* _DOCUMENT EXTRACT_
────────────────

6. So long as Employee is employed by Employer pursuant to this
Agreement, Employee shall receive reimbursement from Employer for all reasonable
business expenses incurred in the course of his employment by Employer, upon
submission to Employer of written vouchers and statements for reimbursement.
Employee shall attend, upon the prior approval of Employer's Board of Directors,
those professional meetings, conventions, and/or similar functions that he deems
appropriate and useful for purposes of keeping abreast of current developments
in the industry and/or promoting the interests of Employer. So long as Employee
is employed by Employer pursuant to the terms of this Agreement, Employer shall
continue in effect vacation policies applicable to Employee no less favorable
from his point of view than those written vacation policies in effect on the
date hereof. So long as Employee is employed by Employer pursuant to this
Agreement, Employee shall be entitled to office space and working conditions no
less favorable than were in effect for him on the date hereof.
7. Subject to the respective continuing obligations of the parties,
including but not limited to those set forth in subsections 9(A), 9(B), 9(C) and
9(D) hereof, Employee's employment by Employer may be terminated prior to the
expiration of the Term of this Agreement as follows:
(A) Employer, by action of its Board of Directors and upon
written notice to Employee, may terminate Employee's
employment with Employer immediately for cause. For purposes
of this subsection 7(A), "cause" shall be defined as (i)
personal dishonesty, (ii) incompetence, (iii) willful
misconduct, (iv) breach of fiduciary duty involving personal
profit, (v) intentional failure to perform stated duties,
(vi) willful violation of any law, rule, or regulation
(other than traffic violations or similar offenses) or final
cease-and-desist order, or (vii) any material breach of any
provision of this Agreement.

────────────────

(Collection entries)
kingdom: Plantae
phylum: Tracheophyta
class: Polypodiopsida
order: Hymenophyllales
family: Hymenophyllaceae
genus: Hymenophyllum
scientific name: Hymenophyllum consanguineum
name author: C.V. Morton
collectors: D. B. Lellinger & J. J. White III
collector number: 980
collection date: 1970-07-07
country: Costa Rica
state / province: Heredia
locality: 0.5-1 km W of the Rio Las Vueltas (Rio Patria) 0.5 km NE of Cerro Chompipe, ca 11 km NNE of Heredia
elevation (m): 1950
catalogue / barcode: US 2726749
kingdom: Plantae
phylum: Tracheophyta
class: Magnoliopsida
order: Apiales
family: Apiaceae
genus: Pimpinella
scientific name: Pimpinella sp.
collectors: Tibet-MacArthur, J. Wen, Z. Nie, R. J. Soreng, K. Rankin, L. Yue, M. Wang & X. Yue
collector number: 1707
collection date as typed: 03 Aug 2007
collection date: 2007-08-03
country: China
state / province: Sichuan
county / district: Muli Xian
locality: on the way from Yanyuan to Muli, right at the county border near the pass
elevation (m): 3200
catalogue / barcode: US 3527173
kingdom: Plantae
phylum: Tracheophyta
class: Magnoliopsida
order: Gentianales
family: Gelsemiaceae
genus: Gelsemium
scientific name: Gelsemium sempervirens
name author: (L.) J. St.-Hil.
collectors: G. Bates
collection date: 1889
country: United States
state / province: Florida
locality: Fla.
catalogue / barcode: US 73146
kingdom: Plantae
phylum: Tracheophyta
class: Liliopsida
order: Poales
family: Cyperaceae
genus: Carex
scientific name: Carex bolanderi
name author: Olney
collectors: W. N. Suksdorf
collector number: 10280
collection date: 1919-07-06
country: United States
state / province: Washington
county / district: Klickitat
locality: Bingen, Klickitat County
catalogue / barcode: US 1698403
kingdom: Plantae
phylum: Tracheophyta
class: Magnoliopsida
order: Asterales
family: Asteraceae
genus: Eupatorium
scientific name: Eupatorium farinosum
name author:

────────────────

* _BRIEF 1_
Recast the paragraph of the employment agreement that opens "6. So long as Employee" as a short bulleted list that keeps its main facts.
* _BRIEF 2_
Carry on the employment agreement from the point where it stops.
The data stands apart from the employment agreement and is separate material.

* _EXPECTED OUTPUT 1_
While Employee is employed under the Agreement:
- Employer reimburses all reasonable business expenses he incurs in his employment, once he submits written vouchers and statements.
- With the Board of Directors' prior approval, he attends professional meetings, conventions, or similar functions he considers useful for keeping up with industry developments or promoting Employer's interests.
- Employer keeps his vacation policies no less favorable to him than the written policies in effect on the Agreement's date.
- He is entitled to office space and working conditions no less favorable than those he had on that date.

* _EXPECTED OUTPUT 2_
(B) Employer, by action of its Board of Directors may terminate
Employee's employment with Employer without cause at any
time; provided, however, that the "date of termination" for
purposes of determining benefits payable to Employee under
subsection 8(B) hereof shall be the date which is 60 days
after Employee receives written notice of such termination.
(C) Employee, by written notice to Employer, may terminate his
employment with Employer immediately for cause. For purposes
of this subsection 7(C), "cause" shall be defined as (i) any
action by Employer's Board of Directors to remove the
Employee as President of Employer, except where the
Employer's Board of Directors properly acts to remove
Employee from such office for "cause" as defined in
subsection 7(A) hereof, (ii) any action by Employer's Board
of Directors to materially limit, increase, or modify
Employee's duties and/or authority as President of Employer,
(iii) any failure of Employer to obtain the assumption of
the obligation to perform this Agreement by any successor or
the reaffirmation of such obligation by Employer, as
contemplated in section 20 hereof; or (iv) any material
breach by Employer of a term, condition or covenant of this
Agreement.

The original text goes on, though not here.